(Beginning of Extracted data)

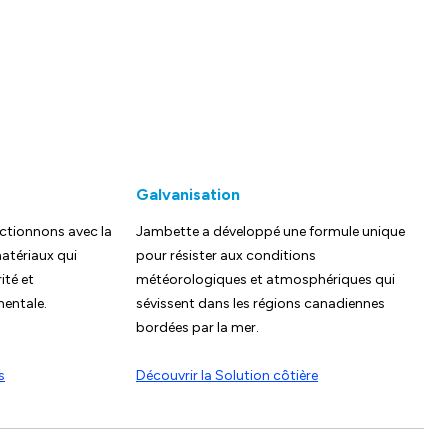
Galvanisation
ctionnons avec la
Jambette a développé une formule unique
atériaux qui
pour résister aux conditions
ité et
météorologiques et atmosphériques qui
mentale.
sévissent dans les régions canadiennes
bordées par la mer.
s
Découvrir la Solution côtière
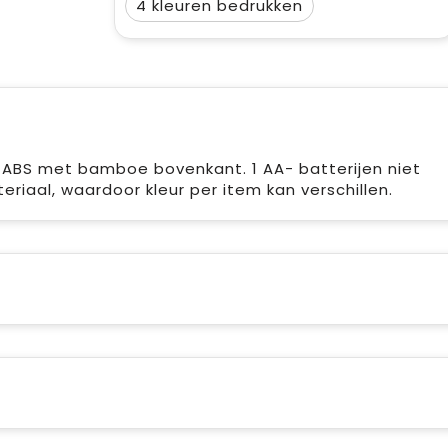
4
 ABS met bamboe bovenkant. 1 AA- batterijen niet
riaal, waardoor kleur per item kan verschillen.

(End of Extracted data)

== Your instructions ==
Could you please return each line of the material exactly, dropping the pictures?

== Answer ==
Galvanisation
ctionnons avec la
Jambette a développé une formule unique
atériaux qui
pour résister aux conditions
ité et
météorologiques et atmosphériques qui
mentale.
sévissent dans les régions canadiennes
bordées par la mer.
s
Découvrir la Solution côtière
4
 ABS met bamboe bovenkant. 1 AA- batterijen niet
riaal, waardoor kleur per item kan verschillen.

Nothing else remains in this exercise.